Fazendo o paralelismo com a crise de 1929, o empresário assinalou que, então, fez sentido investir em obras públicas para empregar a mão-de-obra indiferenciada que caiu no desemprego. Hoje, sublinhou, não é esse o perfil dos desempregados, pelo que insistir nesse tipo de investimento não vai ajudar as pessoas que estão a ficar sem trabalho. João Salgueiro, presidente da Associação Portuguesa de Bancos, partilhou desta posição, tendo acrescentado que muitos dos desempregados actuais são mulheres, que dificilmente irão trabalhar nas obras. Também o economista António Nogueira Leite sustentou que a política de investimentos deve excluir desperdícios. E "desperdício" é, na sua opinião, a construção da terceira ligação Lisboa/Porto por auto-estrada.
Todas as promessas que têm sido feitas e a forma como se tem lidado com a crise levaram Belmiro de Azevedo a afirmar ainda que os governos "acreditam no milagre de que a receita elástica é eterno". E, neste contexto, alertou para o perigo da dívida pública demasiado alta. O elevado défice externo e o financiamento da dívida pública foi uma das questões que centrou atenções dos vários participantes, tendo João Ferreira do Amaral afirmado que "o nosso modelo [de crescimento baseado no consumo e endividamento] era insustentável". Daniel Bessa foi mais directo nesta leitura, afirmando que, "para quem tem de gerir tudo isto do ponto de vista político", esta crise global "foi a sorte grande", porque "deixou de ser um problema só nosso e passou a ser culpa dos outros".

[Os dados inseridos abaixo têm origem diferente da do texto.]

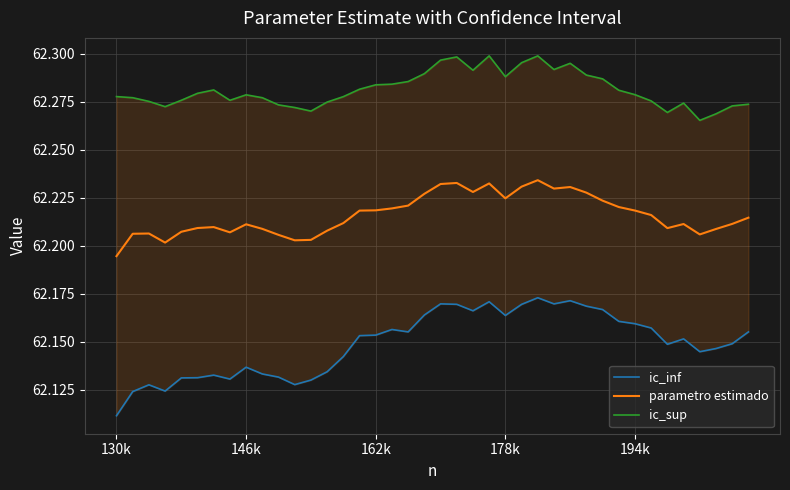

At which label is parametro estimado closest to 62?

130k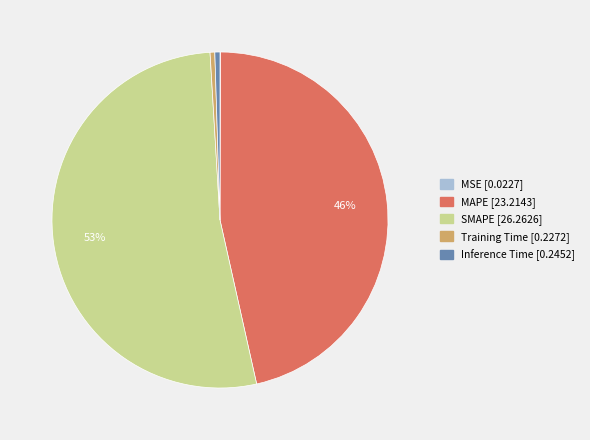

To the nearest percent, what is the average slice percentage?

20%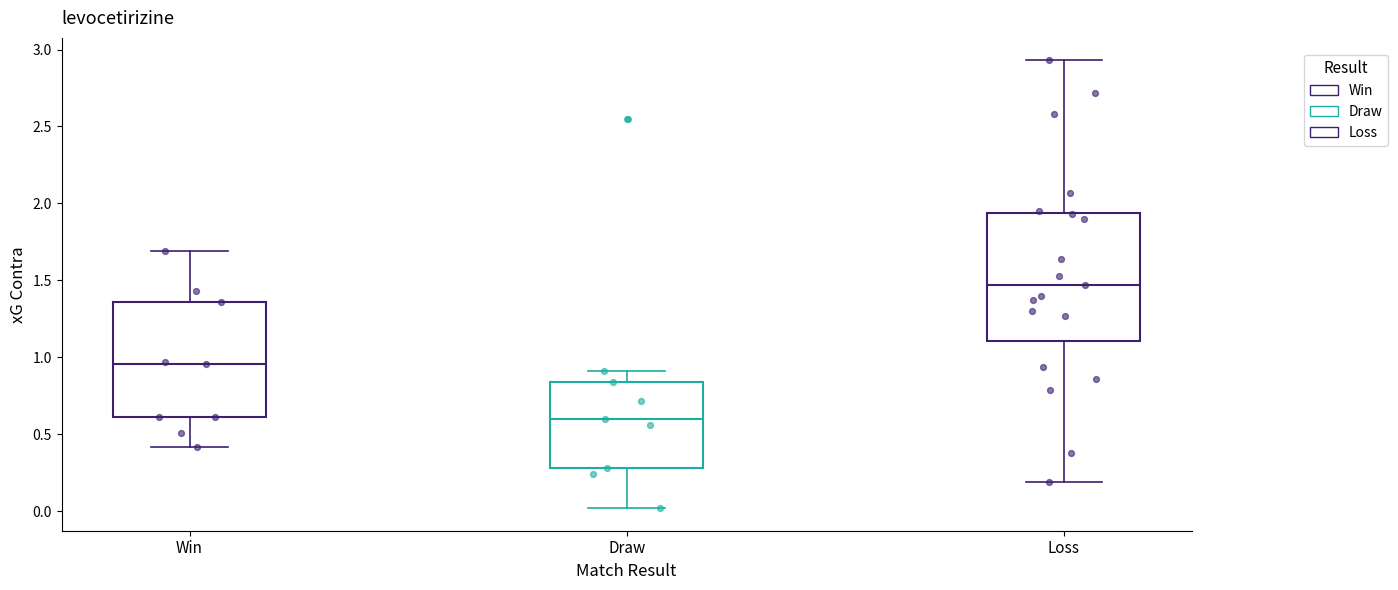

Where is the lower edge of the box for Loss on the y-axis? The values are not printed on the chart, so give them approximately, as read against the axis.

1.10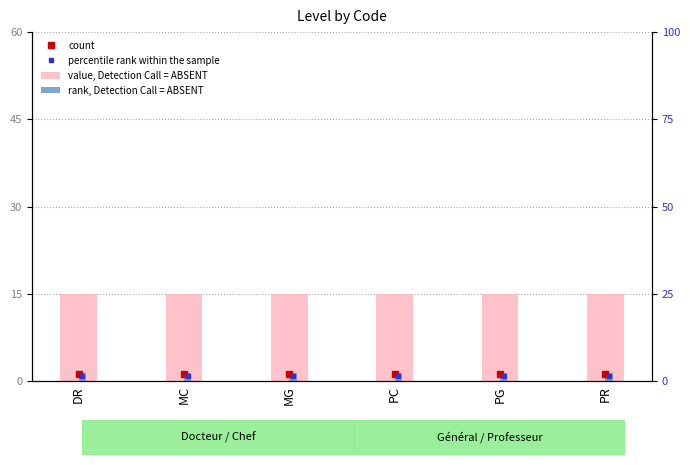

Reading left to right, extract all data points from this chart.

value, Detection Call = ABSENT: 15.0	15.0	15.0	15.0	15.0	15.0
rank, Detection Call = ABSENT: 1.5	1.5	1.5	1.5	1.5	1.5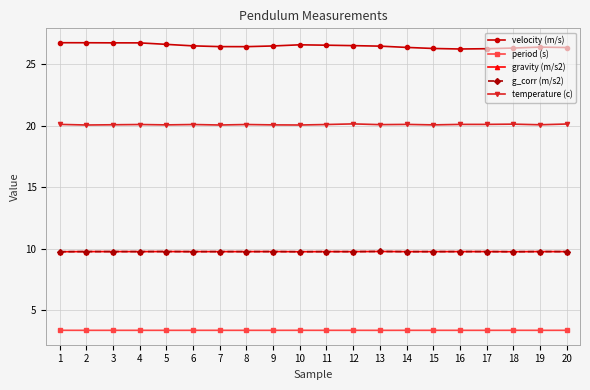

Which series has the widest spread of values?

velocity (m/s)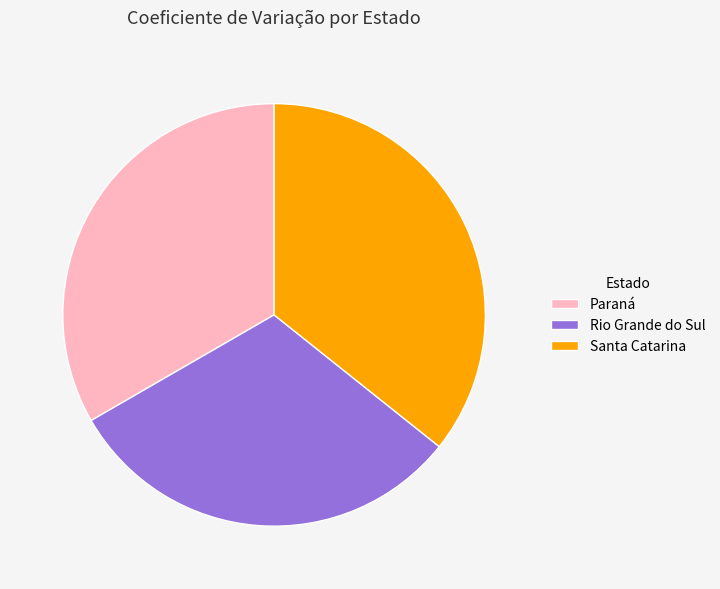

Is the sum of Paraná and Santa Catarina greater than half?

Yes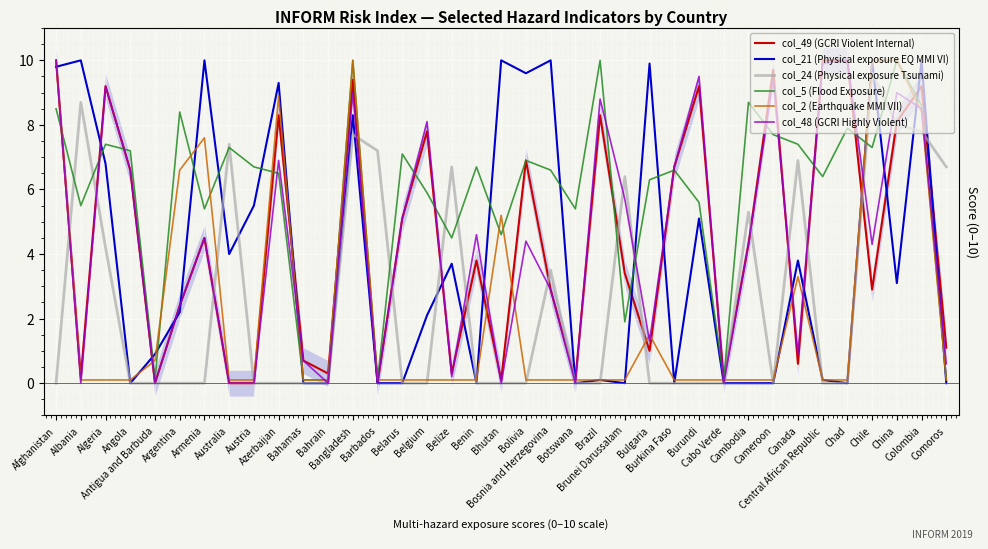

True or false: col_2 (Earthquake MMI VII) and col_5 (Flood Exposure) cross at least once.

True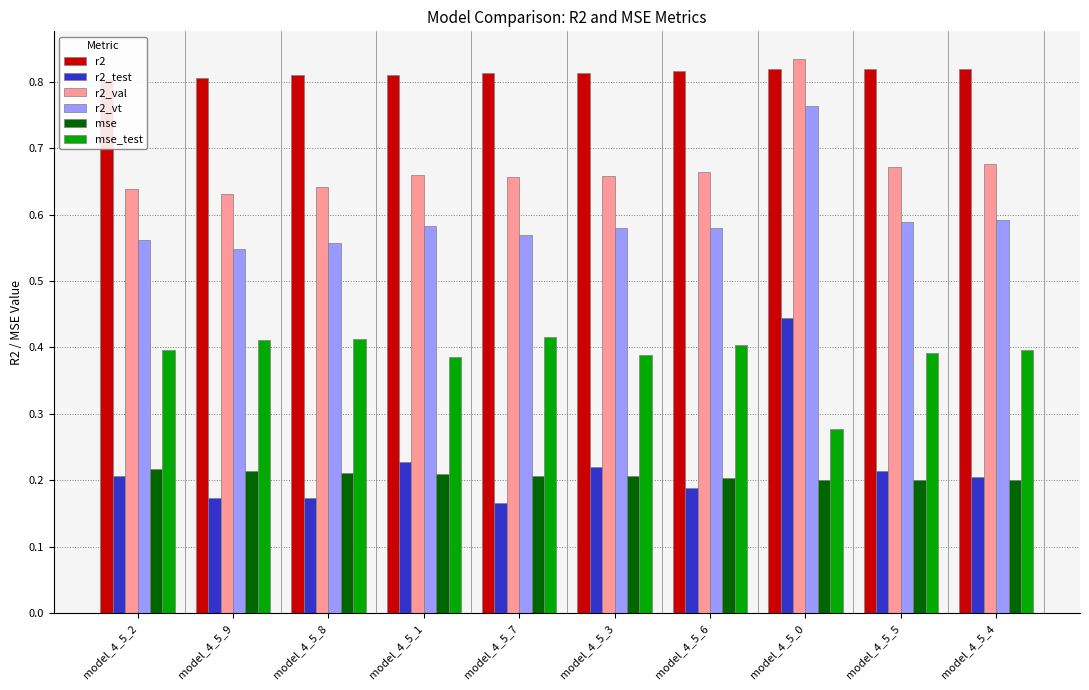

What is the spread (max minus min) of values at model_4_5_2?

0.6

Apoiar as empresas que exportam foi uma das direcções apontadas neste encontro, com João Ferreira do Amaral a defender também o fim dos off shores - que "apenas servem para fugir aos impostos e para lavagem de dinheiro". Por seu lado, Daniel Bessa considerou que não se devem tentar travar os encerramentos das empresas em geral, pois as únicas "que realmente não se podem deixar falir" são os bancos comerciais.